### REQUIRED ACTION A
According to the jam-making text below, why should a thermometer be treated only as a guideline for no-pectin jams? Answer in one to three sentences.
### REQUIRED ACTION B
In the jam-making text below, how do the bubbles in the pot change when a no-pectin jam reaches its set point?
### REQUIRED ACTION C
Continue the text below on making jam, starting after its last sentence.
### DOCUMENT SECTION
At this point, I more or less make jam for a living, and it is tricky.  It's even trickier to write about because there are a lot of implicit assumptions about what "set" is, as everyone's preferences are really different, and what getting there looks like. 

Some people like "jam" that's basically a fruit compote with minimal sugar that pours out of the jar, other's like 2x as much sugar as fruit that's only got a vague shadow of the original fruit flavor, and is basically just a fruit colored candy in a jar.  Some like it hard and chippable (believe it or not) and other's like syrup that they call jam...making recipes hard to decipher as the end goal of the writer isn't always clear.

You'd think your goal would be everyone's goal... of spreadable on toast, not so much sugar that you break your teeth, but not so little that it tries to pretend it's healthy...  Anyhow, here's some help getting there:

For no pectin jams, when you've made a dozen successful batches or so, you'll be able to see when they reach the set point just by looking at the bubbles in the pot.  They change from a foamy bubble to a glossy bubble as it hits 220ish, and they way they move in the pot changes.  If you keep on it, you're really observant, and I'm sure you'll see it.  It's not always actually 220, and some set as low as 216 and some as high as 224, so the thermometer is just a guideline.

When working with pectin, each type actually makes something with a really different texture.  The best, and most like what it sounds like you're going for is Sure Jel Low Sugar (pink box).  It sets dependably and with a great texture no matter what you do with sugar, and even if you're making a full sugar jelly with something like chokecherries, the texture is better than the full sugar stuff.
######
### RECORDS
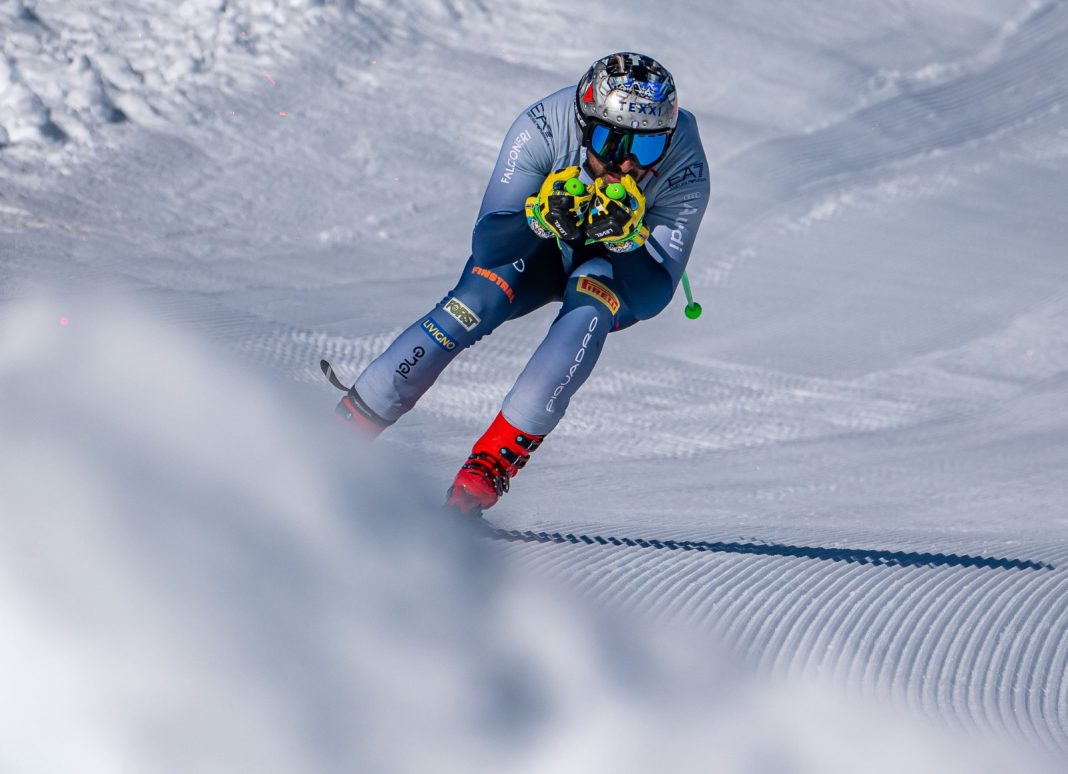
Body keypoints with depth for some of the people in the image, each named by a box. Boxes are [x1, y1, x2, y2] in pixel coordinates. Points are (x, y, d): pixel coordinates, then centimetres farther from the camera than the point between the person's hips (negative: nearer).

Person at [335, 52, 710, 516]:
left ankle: (493, 464, -34)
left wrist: (627, 237, -50)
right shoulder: (543, 127, -32)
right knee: (476, 302, -26)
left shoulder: (684, 168, -32)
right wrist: (543, 216, -51)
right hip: (540, 249, 1)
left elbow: (651, 298, -30)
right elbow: (485, 244, -31)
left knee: (586, 309, -34)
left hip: (621, 272, 0)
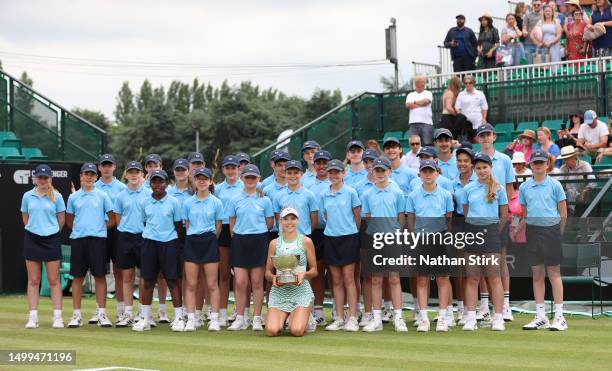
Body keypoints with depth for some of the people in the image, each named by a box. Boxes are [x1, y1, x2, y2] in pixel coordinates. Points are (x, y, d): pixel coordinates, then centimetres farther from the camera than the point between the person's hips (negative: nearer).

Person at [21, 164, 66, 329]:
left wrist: (51, 231, 9)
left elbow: (61, 220, 6)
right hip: (32, 240, 2)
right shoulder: (27, 196, 5)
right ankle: (33, 317, 5)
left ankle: (57, 317, 2)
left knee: (54, 280, 0)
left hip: (52, 240, -1)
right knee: (33, 280, 3)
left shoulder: (56, 197, 0)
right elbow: (25, 219, 14)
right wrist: (36, 229, 11)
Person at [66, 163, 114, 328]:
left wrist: (100, 227, 1)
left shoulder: (102, 196, 4)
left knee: (100, 276, -2)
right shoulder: (73, 197, 9)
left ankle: (102, 314, 2)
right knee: (77, 277, 3)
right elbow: (69, 220, 17)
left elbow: (112, 219, 6)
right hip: (77, 240, 2)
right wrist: (80, 228, 6)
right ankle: (76, 315, 7)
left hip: (98, 239, -2)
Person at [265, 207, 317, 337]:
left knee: (297, 331, -20)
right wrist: (273, 277, -12)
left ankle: (305, 318, 17)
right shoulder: (274, 244, 9)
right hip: (279, 291, 2)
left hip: (301, 291, -2)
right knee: (271, 331, -18)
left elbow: (314, 270, 6)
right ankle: (282, 319, 19)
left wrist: (304, 274, -16)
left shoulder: (306, 242, 3)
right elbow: (268, 272, 11)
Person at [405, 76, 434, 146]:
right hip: (413, 122, 2)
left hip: (426, 122, -2)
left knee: (428, 144, -7)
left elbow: (426, 101, -8)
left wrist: (415, 102, 5)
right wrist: (421, 104, -1)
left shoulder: (428, 93, 12)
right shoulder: (411, 95, 18)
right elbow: (408, 105, 2)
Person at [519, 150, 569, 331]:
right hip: (533, 232, 4)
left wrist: (557, 233, 1)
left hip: (551, 230, -4)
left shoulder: (555, 185, -1)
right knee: (537, 275, 7)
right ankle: (541, 317, 12)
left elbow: (563, 214, 1)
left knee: (554, 274, -3)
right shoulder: (524, 187, 8)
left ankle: (559, 317, -2)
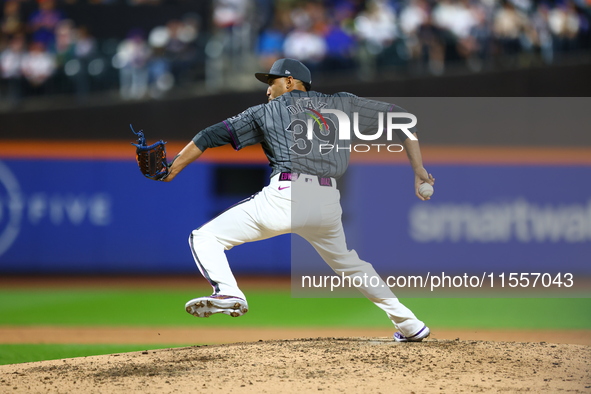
######
### TASK RESULT A
A thermometer is only a guideline because the set point is not always 220. Some jams set as low as 216 and others as high as 224.

### TASK RESULT B
They change from foamy bubbles to glossy bubbles, and they move differently in the pot.

### TASK RESULT C
Pomona's pectin makes something that's more like a chippable jello than a jam/jelly.  You can cut it with a knife, and when you try to spread it, it shatters into chunks on your toast.  Their recipes always call for too much, and even when you use less, it crumbles instead of spreads.  But...it does dependably set kinda no matter what, that's why people like it.

Liquid pectin makes a very loose set jelly that is thick-ish, but still pours off a spoon.  It requires astronomical amounts of sugar (7 cups sugar to 4 cups liquid) to set, and only makes a set that's just a bit firmer than what that sugar would accomplish alone in a thick syrup.  People like it for pepper jellies that are poured over cream cheese, or for saving jellies that didn't set, because it's the only pectin you can add after you put the sugar in. 

(Generally, the pectin has to dissolve and "bloom" in the juice at a boil for a minute or two before you add the sugar, and if it doesn't, you get syrup.  So once you have a failed jelly that already has sugar in there, you can't try to re-cook it with regular pectin, but you can with liquid pectin.)

As to pectin contents of wild fruits, most are pretty variable.  I've made no pectin chokecherry jelly from the fruits around here dependably for years, never had a failed set, even harvesting from bushes all over the state...but reading comments, it seems like they're not always high enough in pectin everywhere to get that same result.

My favorite wild fruit jam/jelly is with barberries.  They're really amazing, at least from the bushes we have around here and the flavor is really complex and delicious.  At this point, I've worked with most the wild fruits we have around here, so if there's one in particular you're trying to work on, let me know.

Hopefully this is in some way helpful to you.  I really love your work Hank, and I'm sure you're going to come up with some killer jams =)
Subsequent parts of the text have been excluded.